June 13, 2010 (Modified June 14, 2010)
I found an interesting couple of lines in the June 2010 printing of the “Oracle Performance Firefighting” book. This quote is from page 43 – I added the text in the square brackets [ ] to provide context for the quote:
Digging a little deeper [into the results of the readv Linux OS call that completed in 0.6ms], we can assert that all the requested blocks must have resided in memory (but not Oracle’s buffer cache memory, since Oracle needed to request them from the operating system). We can make this assertion because a physical spinning IO device cannot return 16 nonsequential blocks (the blocks could be scattered over many physical devices) in less than a single millisecond!

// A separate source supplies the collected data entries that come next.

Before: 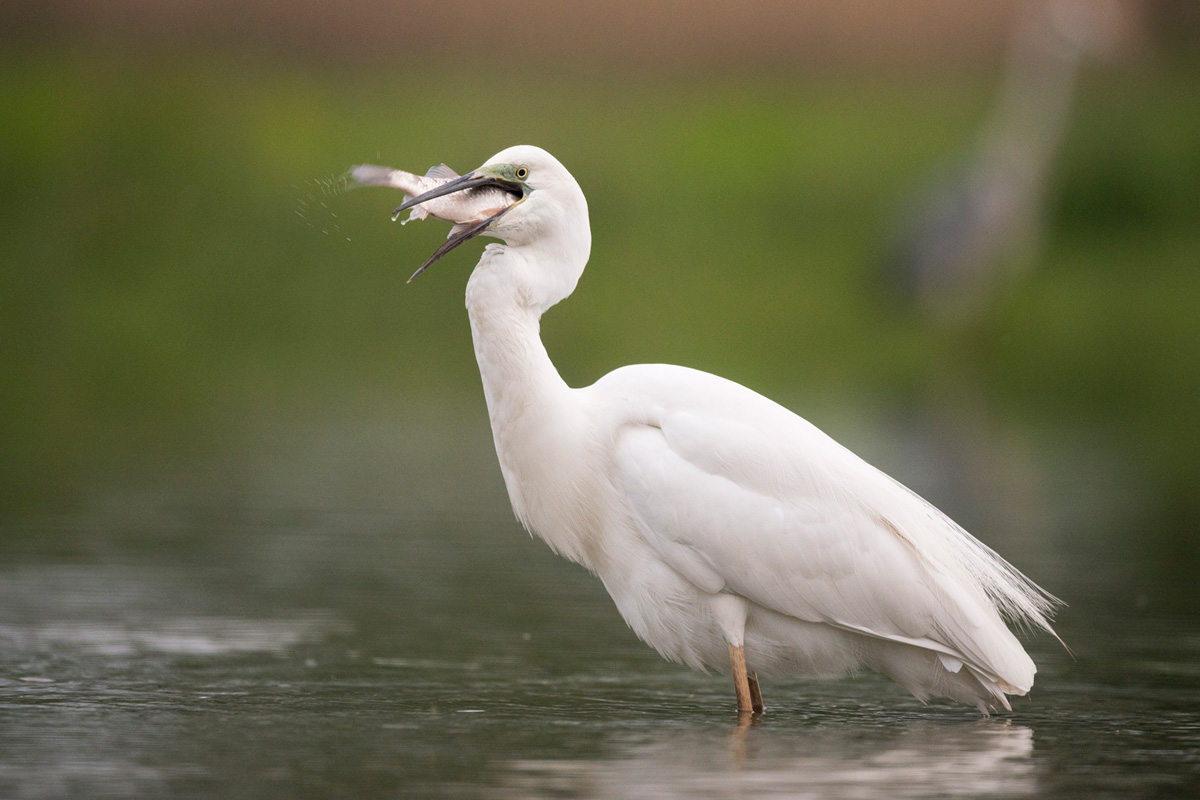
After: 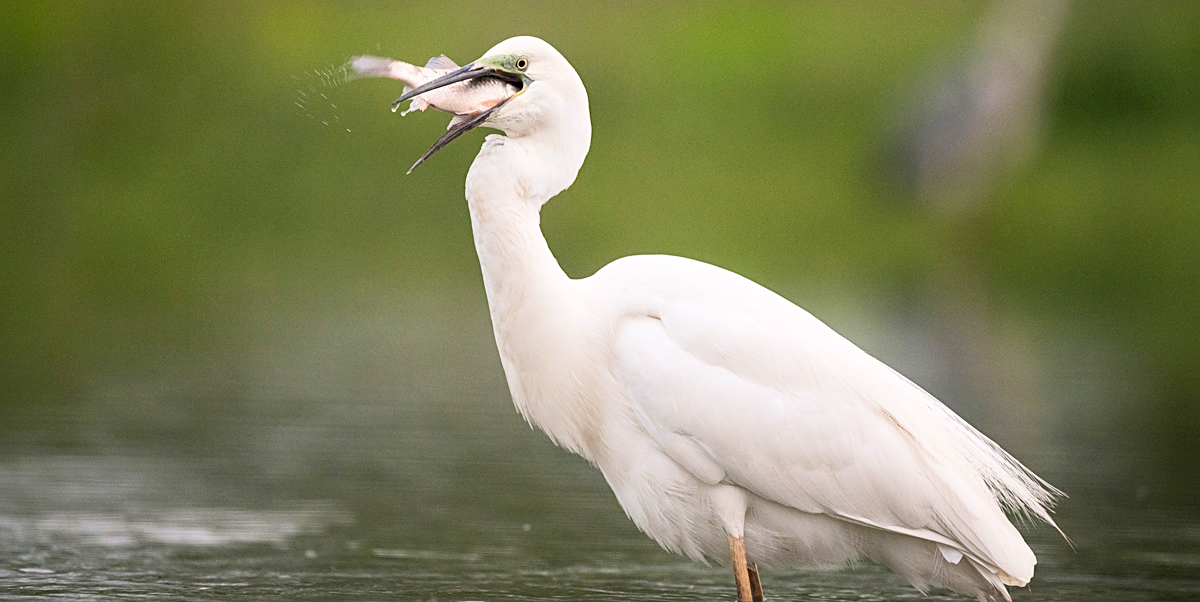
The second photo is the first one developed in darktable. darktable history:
sharpen: on, module defaults
exposure: exposure 0.028 EV, compensate exposure bias true, compensate highlight preservation false
contrast brightness saturation: contrast 0.203, brightness 0.156, saturation 0.227
crop: top 13.65%, bottom 11.028%
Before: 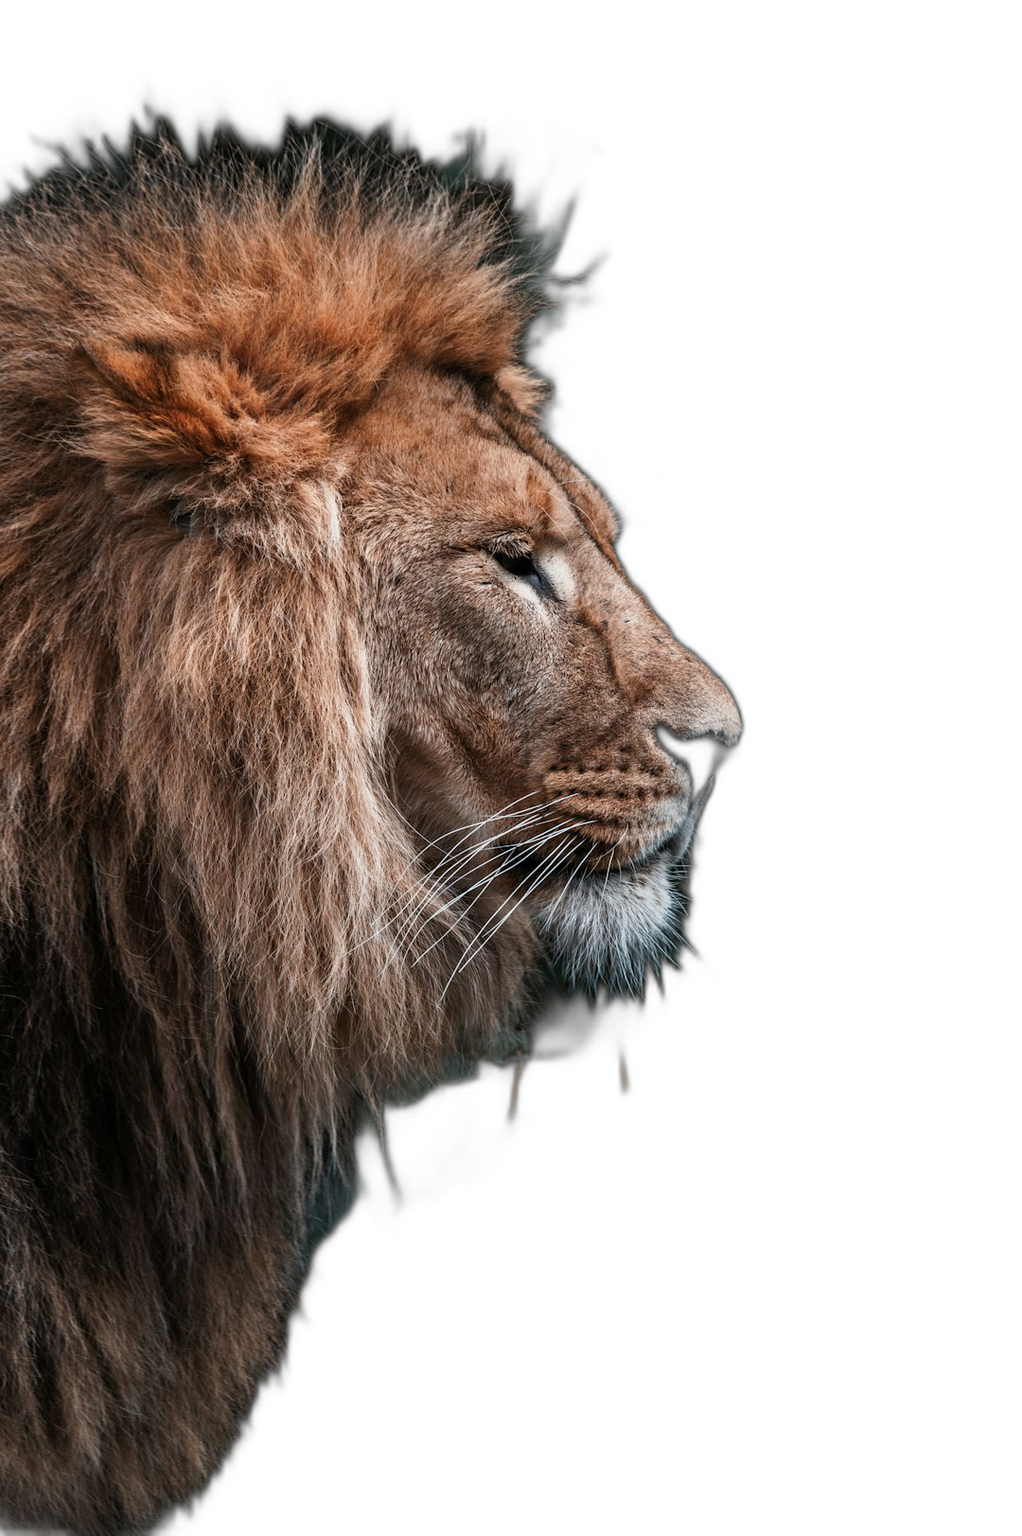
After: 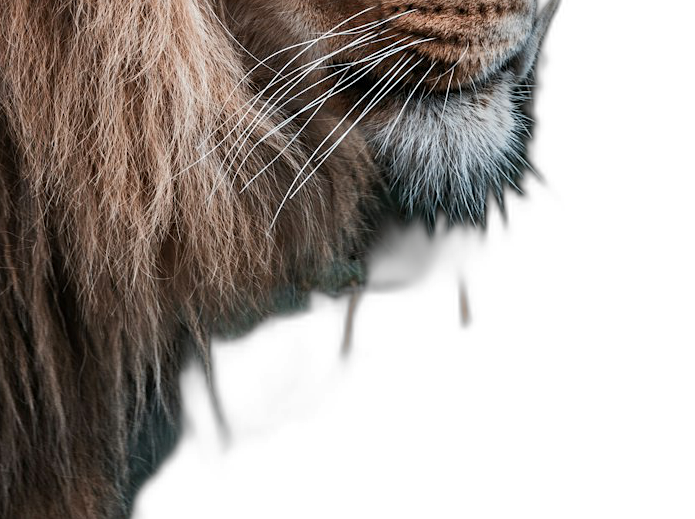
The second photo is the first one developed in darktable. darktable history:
crop: left 18.091%, top 51.13%, right 17.525%, bottom 16.85%
base curve: curves: ch0 [(0, 0) (0.235, 0.266) (0.503, 0.496) (0.786, 0.72) (1, 1)]
sharpen: amount 0.2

[One sentence removed to cut down the amount of typing for this quote – sentence basically states that Oracle assigns the time consumed to an Oracle wait event.] Regardless of the operating system or the actual system call, Oracle gives a multiblock IO call the special name db file scattered read, because these multiple blocks can be scattered over the IO subsystem.”
This book was written by Craig Shallahamer, had six technical reviewers (I recognize the names of three), and was printed by Good Catch Publishing.
What, if anything, is wrong with the above quote?
Edit June 14, 2010:
The point of blog articles like this one is not to insult authors who have spent thousands of hours carefully constructing an accurate and helpful book, but instead to suggest that readers investigate when something stated does not exactly match what one believes to be true. It could be that the author “took a long walk down a short pier”, or that the author is revealing accurate information which simply cannot be found through other resources (and may in the process be directly contradicting information sources you have used in the past). If you do not investigate in such cases, you may lose an important opportunity to learn something that could prove to be extremely valuable.